Start of Block

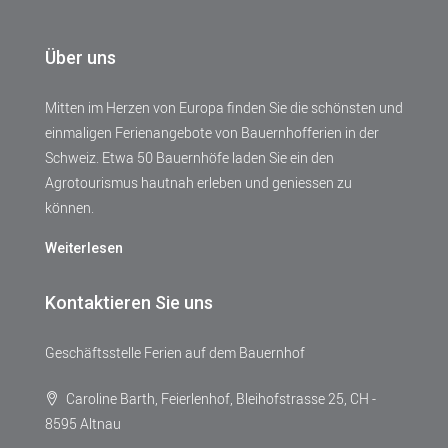
Über uns
Mitten im Herzen von Europa finden Sie die schönsten und
einmaligen Ferienangebote von Bauernhofferien in der
Schweiz. Etwa 50 Bauernhöfe laden Sie ein den
Agrotourismus hautnah erleben und geniessen zu
können.
Weiterlesen
Kontaktieren Sie uns
Geschäftsstelle Ferien auf dem Bauernhof
Caroline Barth, Feierlenhof, Bleihofstrasse 25, CH -
8595 Altnau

End of Block

Your goal –
Your job is to repeat the data exactly, leaving each picture out.

Expected answer –
Über uns
Mitten im Herzen von Europa finden Sie die schönsten und
einmaligen Ferienangebote von Bauernhofferien in der
Schweiz. Etwa 50 Bauernhöfe laden Sie ein den
Agrotourismus hautnah erleben und geniessen zu
können.
Weiterlesen
Kontaktieren Sie uns
Geschäftsstelle Ferien auf dem Bauernhof
Caroline Barth, Feierlenhof, Bleihofstrasse 25, CH -
8595 Altnau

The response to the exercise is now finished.